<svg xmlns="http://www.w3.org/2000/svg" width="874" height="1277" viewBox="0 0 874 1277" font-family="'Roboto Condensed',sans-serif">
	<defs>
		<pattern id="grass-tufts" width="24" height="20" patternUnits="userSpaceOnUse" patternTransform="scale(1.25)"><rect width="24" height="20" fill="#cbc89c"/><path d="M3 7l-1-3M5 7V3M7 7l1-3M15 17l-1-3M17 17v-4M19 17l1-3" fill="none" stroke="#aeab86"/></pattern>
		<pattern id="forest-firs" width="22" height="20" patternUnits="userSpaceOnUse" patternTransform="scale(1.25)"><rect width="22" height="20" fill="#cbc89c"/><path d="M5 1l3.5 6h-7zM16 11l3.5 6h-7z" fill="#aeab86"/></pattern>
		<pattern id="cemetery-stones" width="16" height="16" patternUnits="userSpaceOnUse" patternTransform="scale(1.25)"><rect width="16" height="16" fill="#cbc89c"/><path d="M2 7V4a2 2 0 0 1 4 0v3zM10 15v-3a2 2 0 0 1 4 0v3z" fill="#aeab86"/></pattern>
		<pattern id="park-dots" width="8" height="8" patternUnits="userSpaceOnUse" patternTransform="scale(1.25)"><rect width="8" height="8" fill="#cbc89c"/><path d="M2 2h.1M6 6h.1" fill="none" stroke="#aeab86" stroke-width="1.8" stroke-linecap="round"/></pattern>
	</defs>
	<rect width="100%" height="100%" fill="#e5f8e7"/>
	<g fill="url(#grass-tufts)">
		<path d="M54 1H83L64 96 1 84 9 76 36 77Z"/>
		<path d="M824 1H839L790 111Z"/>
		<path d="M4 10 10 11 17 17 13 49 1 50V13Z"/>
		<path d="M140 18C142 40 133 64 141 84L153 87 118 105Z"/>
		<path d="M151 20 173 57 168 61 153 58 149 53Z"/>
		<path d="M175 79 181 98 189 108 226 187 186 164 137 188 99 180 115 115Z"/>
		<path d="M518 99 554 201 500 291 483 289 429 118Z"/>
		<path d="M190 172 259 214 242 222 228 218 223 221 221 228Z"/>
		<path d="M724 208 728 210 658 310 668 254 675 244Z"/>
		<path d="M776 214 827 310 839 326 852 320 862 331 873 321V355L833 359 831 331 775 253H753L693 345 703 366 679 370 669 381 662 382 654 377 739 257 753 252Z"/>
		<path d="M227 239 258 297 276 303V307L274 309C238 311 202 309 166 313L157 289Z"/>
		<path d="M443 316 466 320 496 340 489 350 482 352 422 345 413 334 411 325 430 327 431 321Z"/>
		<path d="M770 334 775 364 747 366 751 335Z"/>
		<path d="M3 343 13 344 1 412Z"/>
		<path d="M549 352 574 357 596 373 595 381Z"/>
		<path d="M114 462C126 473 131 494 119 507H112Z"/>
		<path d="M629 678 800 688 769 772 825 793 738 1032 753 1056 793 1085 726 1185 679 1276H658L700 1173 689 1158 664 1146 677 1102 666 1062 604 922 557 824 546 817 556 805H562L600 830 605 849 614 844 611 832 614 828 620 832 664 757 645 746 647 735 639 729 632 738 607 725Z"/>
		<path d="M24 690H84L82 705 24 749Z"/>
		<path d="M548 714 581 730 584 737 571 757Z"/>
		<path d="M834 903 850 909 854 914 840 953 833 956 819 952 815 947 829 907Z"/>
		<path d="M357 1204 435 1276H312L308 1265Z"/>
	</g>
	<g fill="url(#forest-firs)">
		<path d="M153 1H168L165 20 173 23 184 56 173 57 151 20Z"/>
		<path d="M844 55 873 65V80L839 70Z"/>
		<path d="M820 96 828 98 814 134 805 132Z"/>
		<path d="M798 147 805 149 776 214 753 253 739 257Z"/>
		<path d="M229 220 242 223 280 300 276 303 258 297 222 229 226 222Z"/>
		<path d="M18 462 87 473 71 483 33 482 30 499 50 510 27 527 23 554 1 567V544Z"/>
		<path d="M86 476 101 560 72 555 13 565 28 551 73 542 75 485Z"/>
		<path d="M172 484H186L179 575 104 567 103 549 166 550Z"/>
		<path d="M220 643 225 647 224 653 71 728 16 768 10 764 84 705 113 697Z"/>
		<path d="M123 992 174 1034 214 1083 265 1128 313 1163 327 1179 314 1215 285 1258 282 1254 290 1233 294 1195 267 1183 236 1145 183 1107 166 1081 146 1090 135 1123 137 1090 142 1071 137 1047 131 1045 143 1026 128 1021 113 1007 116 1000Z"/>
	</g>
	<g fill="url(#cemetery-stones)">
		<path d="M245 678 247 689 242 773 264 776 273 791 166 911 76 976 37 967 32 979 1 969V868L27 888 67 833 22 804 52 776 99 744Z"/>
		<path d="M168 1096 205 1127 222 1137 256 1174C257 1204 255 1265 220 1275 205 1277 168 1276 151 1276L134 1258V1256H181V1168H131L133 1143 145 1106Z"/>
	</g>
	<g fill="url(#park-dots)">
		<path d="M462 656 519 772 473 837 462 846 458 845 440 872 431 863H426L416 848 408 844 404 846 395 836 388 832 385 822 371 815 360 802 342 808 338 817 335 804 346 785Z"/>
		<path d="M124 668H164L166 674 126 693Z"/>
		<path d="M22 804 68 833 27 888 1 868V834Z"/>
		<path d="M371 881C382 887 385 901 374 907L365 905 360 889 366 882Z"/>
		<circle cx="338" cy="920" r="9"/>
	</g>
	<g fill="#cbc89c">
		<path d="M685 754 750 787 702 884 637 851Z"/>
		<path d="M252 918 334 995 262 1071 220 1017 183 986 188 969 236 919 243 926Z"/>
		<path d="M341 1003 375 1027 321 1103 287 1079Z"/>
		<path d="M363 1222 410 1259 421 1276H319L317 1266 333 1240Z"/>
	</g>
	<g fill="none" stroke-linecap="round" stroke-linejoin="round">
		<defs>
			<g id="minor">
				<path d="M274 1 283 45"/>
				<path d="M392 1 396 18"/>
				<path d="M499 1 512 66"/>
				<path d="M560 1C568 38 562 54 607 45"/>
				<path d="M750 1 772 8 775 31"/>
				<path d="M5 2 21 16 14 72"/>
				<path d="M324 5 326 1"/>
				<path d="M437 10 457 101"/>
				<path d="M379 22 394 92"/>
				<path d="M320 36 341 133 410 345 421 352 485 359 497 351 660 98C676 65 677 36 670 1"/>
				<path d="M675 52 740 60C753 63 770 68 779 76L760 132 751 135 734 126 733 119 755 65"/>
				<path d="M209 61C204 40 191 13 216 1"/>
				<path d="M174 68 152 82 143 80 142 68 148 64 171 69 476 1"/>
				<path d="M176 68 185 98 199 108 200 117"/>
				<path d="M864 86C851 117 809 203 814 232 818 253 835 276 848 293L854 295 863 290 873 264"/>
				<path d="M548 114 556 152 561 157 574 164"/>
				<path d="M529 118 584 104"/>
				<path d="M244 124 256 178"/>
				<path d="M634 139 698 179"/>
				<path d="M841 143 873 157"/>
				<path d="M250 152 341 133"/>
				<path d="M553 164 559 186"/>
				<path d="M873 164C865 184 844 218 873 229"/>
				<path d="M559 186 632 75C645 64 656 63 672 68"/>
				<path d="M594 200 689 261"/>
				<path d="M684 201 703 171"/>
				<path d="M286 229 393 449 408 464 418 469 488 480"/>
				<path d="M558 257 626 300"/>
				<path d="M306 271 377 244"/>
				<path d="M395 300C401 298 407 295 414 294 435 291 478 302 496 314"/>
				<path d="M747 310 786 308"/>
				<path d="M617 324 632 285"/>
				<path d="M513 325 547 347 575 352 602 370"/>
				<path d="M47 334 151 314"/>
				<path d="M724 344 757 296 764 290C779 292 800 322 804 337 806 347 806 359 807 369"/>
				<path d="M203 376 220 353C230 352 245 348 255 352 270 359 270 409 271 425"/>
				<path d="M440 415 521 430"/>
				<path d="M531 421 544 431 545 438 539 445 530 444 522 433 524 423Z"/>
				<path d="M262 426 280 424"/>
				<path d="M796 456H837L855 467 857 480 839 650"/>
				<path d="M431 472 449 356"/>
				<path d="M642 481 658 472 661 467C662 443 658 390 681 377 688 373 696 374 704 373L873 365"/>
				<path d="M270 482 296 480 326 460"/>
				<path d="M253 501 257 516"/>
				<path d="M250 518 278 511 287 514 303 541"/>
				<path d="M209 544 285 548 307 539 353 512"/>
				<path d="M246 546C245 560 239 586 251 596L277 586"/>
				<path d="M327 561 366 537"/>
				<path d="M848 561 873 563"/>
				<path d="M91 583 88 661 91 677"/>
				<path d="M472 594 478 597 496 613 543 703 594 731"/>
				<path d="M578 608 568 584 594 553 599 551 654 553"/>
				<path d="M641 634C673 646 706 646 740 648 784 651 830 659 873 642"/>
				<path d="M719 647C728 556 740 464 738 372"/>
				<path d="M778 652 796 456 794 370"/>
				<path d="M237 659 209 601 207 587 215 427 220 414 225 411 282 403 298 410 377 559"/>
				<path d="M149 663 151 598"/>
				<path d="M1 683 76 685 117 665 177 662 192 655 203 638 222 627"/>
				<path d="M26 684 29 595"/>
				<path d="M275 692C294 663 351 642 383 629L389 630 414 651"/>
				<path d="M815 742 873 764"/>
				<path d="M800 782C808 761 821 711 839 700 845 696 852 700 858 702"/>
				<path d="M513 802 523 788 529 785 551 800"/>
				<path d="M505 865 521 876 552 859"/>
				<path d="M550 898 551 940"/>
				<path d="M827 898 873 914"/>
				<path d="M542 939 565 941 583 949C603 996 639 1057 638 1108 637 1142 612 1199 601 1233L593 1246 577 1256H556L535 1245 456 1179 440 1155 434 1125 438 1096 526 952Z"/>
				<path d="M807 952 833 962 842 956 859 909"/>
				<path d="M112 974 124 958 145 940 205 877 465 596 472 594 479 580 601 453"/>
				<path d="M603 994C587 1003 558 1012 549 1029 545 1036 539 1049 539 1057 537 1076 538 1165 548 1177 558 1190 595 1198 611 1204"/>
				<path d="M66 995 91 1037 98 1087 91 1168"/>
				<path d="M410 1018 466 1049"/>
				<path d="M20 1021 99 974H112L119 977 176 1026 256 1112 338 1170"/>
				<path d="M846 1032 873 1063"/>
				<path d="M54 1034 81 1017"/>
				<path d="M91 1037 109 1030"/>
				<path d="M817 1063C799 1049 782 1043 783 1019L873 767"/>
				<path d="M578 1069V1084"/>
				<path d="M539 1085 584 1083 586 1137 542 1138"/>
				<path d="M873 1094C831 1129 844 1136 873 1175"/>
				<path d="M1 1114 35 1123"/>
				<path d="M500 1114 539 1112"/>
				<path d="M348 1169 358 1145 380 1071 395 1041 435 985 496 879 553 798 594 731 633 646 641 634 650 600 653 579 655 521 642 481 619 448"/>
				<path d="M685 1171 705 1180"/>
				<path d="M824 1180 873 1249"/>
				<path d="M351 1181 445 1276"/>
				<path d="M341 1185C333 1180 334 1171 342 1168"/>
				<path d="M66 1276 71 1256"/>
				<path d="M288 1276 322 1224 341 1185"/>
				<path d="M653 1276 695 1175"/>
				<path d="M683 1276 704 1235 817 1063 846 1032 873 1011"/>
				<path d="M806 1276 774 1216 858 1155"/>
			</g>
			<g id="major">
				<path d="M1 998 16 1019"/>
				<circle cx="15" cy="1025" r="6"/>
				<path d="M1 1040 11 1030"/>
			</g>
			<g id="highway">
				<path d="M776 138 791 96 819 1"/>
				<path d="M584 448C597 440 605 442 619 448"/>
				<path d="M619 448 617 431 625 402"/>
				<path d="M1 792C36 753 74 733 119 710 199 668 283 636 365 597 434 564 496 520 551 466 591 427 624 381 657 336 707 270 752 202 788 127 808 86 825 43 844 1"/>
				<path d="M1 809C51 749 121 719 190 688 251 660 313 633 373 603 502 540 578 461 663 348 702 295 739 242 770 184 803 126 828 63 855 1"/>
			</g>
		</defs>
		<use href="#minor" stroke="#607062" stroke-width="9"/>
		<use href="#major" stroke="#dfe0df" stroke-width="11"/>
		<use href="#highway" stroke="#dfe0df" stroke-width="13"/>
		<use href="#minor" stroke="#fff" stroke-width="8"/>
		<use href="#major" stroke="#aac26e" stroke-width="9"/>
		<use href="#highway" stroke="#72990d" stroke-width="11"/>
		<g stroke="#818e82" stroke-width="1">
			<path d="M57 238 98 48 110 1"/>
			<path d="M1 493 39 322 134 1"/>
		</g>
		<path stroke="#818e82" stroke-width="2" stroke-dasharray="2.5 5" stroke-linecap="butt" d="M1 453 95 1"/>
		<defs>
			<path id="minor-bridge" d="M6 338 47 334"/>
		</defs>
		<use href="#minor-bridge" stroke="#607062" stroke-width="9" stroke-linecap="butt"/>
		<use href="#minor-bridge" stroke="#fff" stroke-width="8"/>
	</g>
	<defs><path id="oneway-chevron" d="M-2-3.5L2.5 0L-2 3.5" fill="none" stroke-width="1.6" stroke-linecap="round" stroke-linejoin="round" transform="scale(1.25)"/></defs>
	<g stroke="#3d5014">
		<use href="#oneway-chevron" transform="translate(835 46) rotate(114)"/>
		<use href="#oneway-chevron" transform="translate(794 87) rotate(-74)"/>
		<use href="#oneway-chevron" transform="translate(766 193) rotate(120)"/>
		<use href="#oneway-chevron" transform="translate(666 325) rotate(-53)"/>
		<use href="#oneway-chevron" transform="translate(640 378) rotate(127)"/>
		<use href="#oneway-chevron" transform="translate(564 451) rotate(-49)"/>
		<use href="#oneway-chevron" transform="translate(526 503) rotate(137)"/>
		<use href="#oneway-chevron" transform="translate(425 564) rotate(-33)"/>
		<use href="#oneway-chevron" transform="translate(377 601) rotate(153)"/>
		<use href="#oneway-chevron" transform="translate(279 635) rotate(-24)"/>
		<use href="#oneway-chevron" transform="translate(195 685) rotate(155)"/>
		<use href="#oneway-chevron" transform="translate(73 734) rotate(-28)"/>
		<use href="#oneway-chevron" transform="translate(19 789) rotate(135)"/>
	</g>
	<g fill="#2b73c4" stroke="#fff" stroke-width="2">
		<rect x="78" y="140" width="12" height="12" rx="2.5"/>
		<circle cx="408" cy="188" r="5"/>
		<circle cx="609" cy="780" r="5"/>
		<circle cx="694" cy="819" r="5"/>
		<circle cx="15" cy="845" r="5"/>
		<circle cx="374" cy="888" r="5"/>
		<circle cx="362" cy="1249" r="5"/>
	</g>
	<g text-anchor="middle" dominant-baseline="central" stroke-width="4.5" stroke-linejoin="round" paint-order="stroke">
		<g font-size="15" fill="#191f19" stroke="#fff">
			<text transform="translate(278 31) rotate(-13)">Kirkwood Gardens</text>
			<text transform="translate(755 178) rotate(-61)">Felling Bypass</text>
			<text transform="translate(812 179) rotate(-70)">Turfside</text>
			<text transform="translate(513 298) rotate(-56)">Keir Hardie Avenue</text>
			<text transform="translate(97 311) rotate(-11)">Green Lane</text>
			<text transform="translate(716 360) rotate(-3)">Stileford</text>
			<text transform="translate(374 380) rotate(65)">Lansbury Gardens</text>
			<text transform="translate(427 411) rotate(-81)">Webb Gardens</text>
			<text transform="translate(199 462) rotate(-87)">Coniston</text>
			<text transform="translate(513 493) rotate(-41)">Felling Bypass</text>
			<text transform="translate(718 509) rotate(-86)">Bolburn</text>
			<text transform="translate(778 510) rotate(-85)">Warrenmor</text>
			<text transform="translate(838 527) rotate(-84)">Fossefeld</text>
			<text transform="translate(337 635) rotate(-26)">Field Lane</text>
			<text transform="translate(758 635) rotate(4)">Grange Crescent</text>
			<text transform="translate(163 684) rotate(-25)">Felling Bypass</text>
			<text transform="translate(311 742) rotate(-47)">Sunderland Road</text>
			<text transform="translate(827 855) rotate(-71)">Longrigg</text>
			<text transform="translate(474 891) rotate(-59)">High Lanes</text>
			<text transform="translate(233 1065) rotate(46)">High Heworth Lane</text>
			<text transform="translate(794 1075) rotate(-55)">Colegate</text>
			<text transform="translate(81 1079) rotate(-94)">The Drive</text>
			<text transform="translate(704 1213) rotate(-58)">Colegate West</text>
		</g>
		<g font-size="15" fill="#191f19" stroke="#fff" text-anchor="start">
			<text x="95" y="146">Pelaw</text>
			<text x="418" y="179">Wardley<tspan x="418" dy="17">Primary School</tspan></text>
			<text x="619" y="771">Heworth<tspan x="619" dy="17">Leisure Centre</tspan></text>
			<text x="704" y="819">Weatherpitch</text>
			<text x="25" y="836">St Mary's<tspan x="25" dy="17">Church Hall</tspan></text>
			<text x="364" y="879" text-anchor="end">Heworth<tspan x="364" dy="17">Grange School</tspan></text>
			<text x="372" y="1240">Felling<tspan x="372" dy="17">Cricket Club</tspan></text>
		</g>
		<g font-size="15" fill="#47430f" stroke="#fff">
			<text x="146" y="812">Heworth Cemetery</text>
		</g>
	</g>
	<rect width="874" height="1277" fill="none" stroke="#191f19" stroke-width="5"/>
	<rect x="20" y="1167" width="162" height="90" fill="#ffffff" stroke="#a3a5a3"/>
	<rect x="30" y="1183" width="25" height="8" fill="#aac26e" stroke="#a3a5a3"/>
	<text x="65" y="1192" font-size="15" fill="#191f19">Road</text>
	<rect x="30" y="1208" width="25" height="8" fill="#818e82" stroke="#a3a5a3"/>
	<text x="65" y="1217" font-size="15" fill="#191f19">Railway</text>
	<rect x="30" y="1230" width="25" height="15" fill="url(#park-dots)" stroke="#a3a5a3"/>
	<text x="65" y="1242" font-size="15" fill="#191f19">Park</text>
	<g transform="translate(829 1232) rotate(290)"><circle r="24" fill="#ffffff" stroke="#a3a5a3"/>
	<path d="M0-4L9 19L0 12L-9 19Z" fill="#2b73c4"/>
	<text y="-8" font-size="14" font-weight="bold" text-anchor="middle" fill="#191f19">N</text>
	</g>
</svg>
━━━━━━━━━━
[Work instruction] Go through the entries above and report each line with the string "middle" in it.

[Task solution]
	<g text-anchor="middle" dominant-baseline="central" stroke-width="4.5" stroke-linejoin="round" paint-order="stroke">
	<text y="-8" font-size="14" font-weight="bold" text-anchor="middle" fill="#191f19">N</text>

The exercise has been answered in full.